Records from a dataset

== Segment start ==

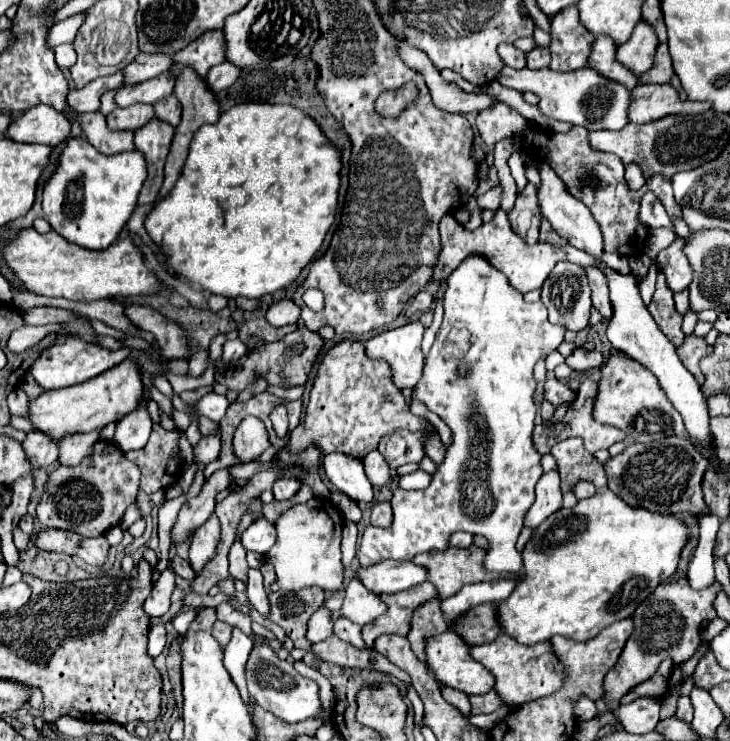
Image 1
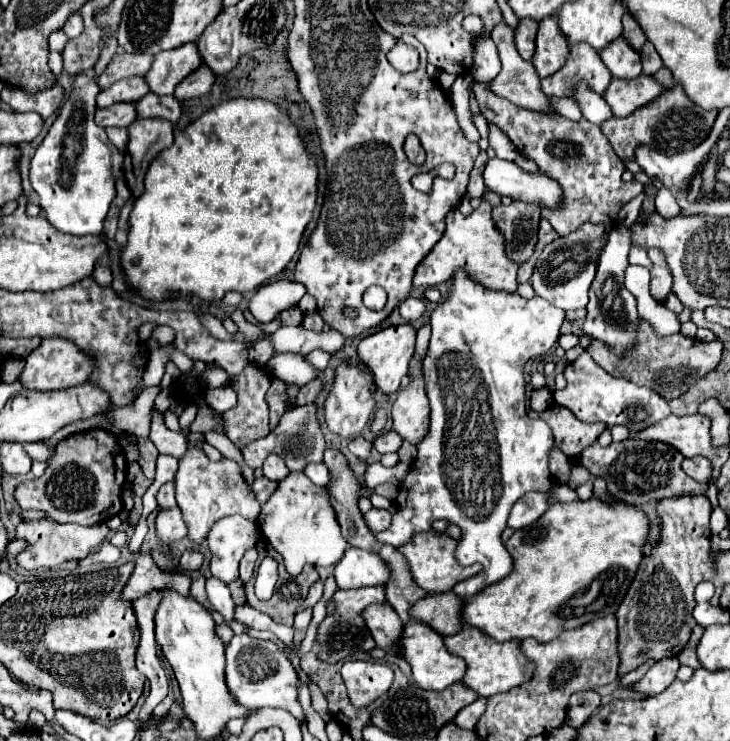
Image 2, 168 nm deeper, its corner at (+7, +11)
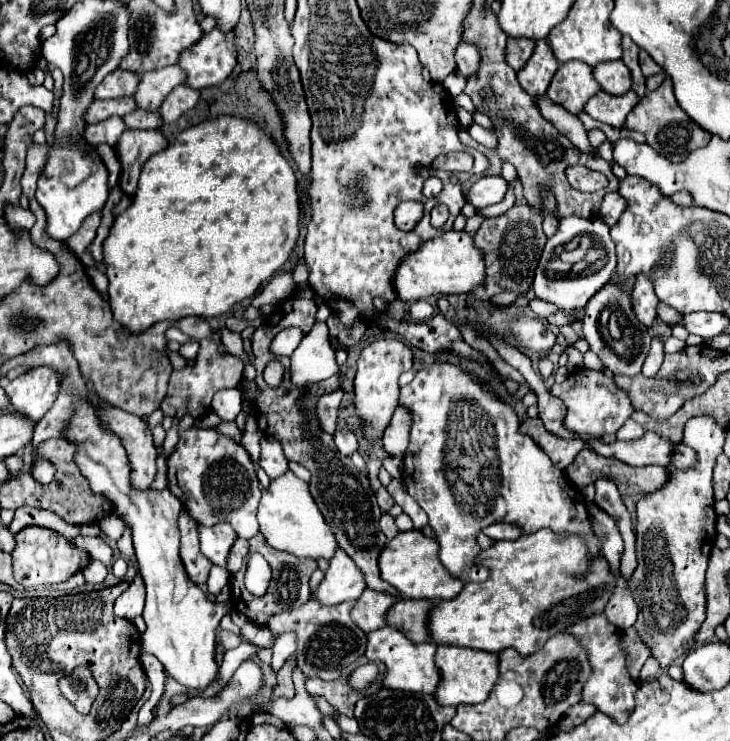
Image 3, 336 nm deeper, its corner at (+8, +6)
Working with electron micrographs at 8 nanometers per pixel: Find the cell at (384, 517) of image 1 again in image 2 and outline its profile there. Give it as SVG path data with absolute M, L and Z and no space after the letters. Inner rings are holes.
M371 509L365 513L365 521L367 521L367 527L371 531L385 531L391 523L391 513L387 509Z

== Segment end ==

#### Work instruction:
Extract every line from the one with "Working with electron" down to the final line above, both included, exactly as written.

#### Worked solution:
Working with electron micrographs at 8 nanometers per pixel: Find the cell at (384, 517) of image 1 again in image 2 and outline its profile there. Give it as SVG path data with absolute M, L and Z and no space after the letters. Inner rings are holes.
M371 509L365 513L365 521L367 521L367 527L371 531L385 531L391 523L391 513L387 509Z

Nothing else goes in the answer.